In this exercise, every entry below is to be reproduced word for word.

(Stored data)
--------------------------------

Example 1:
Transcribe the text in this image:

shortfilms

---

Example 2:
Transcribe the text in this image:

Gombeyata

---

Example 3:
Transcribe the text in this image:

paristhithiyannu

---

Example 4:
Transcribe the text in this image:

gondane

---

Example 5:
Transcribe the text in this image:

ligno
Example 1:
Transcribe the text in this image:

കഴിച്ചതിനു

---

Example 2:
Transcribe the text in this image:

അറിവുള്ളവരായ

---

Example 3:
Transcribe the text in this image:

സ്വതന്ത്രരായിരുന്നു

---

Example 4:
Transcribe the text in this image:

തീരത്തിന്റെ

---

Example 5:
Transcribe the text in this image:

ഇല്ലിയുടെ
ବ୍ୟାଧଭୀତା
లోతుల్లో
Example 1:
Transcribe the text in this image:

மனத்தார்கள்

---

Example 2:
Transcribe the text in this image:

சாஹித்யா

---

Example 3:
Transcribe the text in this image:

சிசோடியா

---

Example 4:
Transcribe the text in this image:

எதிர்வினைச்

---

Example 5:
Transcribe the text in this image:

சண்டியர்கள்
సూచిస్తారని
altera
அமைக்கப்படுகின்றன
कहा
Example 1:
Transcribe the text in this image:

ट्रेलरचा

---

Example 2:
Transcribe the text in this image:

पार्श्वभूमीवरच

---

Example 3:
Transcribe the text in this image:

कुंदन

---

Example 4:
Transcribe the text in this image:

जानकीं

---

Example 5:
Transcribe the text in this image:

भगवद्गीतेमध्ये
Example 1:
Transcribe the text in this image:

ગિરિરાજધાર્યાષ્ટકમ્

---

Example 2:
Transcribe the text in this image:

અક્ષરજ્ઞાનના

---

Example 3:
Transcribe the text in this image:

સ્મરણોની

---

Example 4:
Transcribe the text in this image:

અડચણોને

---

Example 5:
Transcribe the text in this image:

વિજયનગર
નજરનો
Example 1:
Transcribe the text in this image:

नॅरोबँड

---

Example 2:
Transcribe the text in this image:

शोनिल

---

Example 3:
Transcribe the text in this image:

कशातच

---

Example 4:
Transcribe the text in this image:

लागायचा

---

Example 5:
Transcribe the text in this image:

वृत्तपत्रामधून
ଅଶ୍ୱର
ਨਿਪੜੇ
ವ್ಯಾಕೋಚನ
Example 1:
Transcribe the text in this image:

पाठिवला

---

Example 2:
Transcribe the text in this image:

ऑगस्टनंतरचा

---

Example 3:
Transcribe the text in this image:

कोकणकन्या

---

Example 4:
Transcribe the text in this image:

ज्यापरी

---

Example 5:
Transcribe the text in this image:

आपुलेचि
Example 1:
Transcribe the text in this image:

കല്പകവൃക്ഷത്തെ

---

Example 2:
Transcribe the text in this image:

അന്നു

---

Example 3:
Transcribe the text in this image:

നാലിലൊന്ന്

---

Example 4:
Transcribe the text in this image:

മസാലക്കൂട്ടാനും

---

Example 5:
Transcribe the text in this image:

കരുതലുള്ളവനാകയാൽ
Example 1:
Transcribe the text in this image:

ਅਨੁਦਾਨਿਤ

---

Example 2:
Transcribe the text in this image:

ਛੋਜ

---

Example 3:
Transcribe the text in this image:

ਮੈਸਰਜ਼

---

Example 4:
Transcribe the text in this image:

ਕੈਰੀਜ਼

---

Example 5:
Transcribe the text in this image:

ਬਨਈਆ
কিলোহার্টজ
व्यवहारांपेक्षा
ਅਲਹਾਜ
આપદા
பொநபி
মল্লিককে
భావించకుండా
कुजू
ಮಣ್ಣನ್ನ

--------------------------------

Solution:
Example 1:
Transcribe the text in this image:

shortfilms

---

Example 2:
Transcribe the text in this image:

Gombeyata

---

Example 3:
Transcribe the text in this image:

paristhithiyannu

---

Example 4:
Transcribe the text in this image:

gondane

---

Example 5:
Transcribe the text in this image:

ligno
Example 1:
Transcribe the text in this image:

കഴിച്ചതിനു

---

Example 2:
Transcribe the text in this image:

അറിവുള്ളവരായ

---

Example 3:
Transcribe the text in this image:

സ്വതന്ത്രരായിരുന്നു

---

Example 4:
Transcribe the text in this image:

തീരത്തിന്റെ

---

Example 5:
Transcribe the text in this image:

ഇല്ലിയുടെ
ବ୍ୟାଧଭୀତା
లోతుల్లో
Example 1:
Transcribe the text in this image:

மனத்தார்கள்

---

Example 2:
Transcribe the text in this image:

சாஹித்யா

---

Example 3:
Transcribe the text in this image:

சிசோடியா

---

Example 4:
Transcribe the text in this image:

எதிர்வினைச்

---

Example 5:
Transcribe the text in this image:

சண்டியர்கள்
సూచిస్తారని
altera
அமைக்கப்படுகின்றன
कहा
Example 1:
Transcribe the text in this image:

ट्रेलरचा

---

Example 2:
Transcribe the text in this image:

पार्श्वभूमीवरच

---

Example 3:
Transcribe the text in this image:

कुंदन

---

Example 4:
Transcribe the text in this image:

जानकीं

---

Example 5:
Transcribe the text in this image:

भगवद्गीतेमध्ये
Example 1:
Transcribe the text in this image:

ગિરિરાજધાર્યાષ્ટકમ્

---

Example 2:
Transcribe the text in this image:

અક્ષરજ્ઞાનના

---

Example 3:
Transcribe the text in this image:

સ્મરણોની

---

Example 4:
Transcribe the text in this image:

અડચણોને

---

Example 5:
Transcribe the text in this image:

વિજયનગર
નજરનો
Example 1:
Transcribe the text in this image:

नॅरोबँड

---

Example 2:
Transcribe the text in this image:

शोनिल

---

Example 3:
Transcribe the text in this image:

कशातच

---

Example 4:
Transcribe the text in this image:

लागायचा

---

Example 5:
Transcribe the text in this image:

वृत्तपत्रामधून
ଅଶ୍ୱର
ਨਿਪੜੇ
ವ್ಯಾಕೋಚನ
Example 1:
Transcribe the text in this image:

पाठिवला

---

Example 2:
Transcribe the text in this image:

ऑगस्टनंतरचा

---

Example 3:
Transcribe the text in this image:

कोकणकन्या

---

Example 4:
Transcribe the text in this image:

ज्यापरी

---

Example 5:
Transcribe the text in this image:

आपुलेचि
Example 1:
Transcribe the text in this image:

കല്പകവൃക്ഷത്തെ

---

Example 2:
Transcribe the text in this image:

അന്നു

---

Example 3:
Transcribe the text in this image:

നാലിലൊന്ന്

---

Example 4:
Transcribe the text in this image:

മസാലക്കൂട്ടാനും

---

Example 5:
Transcribe the text in this image:

കരുതലുള്ളവനാകയാൽ
Example 1:
Transcribe the text in this image:

ਅਨੁਦਾਨਿਤ

---

Example 2:
Transcribe the text in this image:

ਛੋਜ

---

Example 3:
Transcribe the text in this image:

ਮੈਸਰਜ਼

---

Example 4:
Transcribe the text in this image:

ਕੈਰੀਜ਼

---

Example 5:
Transcribe the text in this image:

ਬਨਈਆ
কিলোহার্টজ
व्यवहारांपेक्षा
ਅਲਹਾਜ
આપદા
பொநபி
মল্লিককে
భావించకుండా
कुजू
ಮಣ್ಣನ್ನ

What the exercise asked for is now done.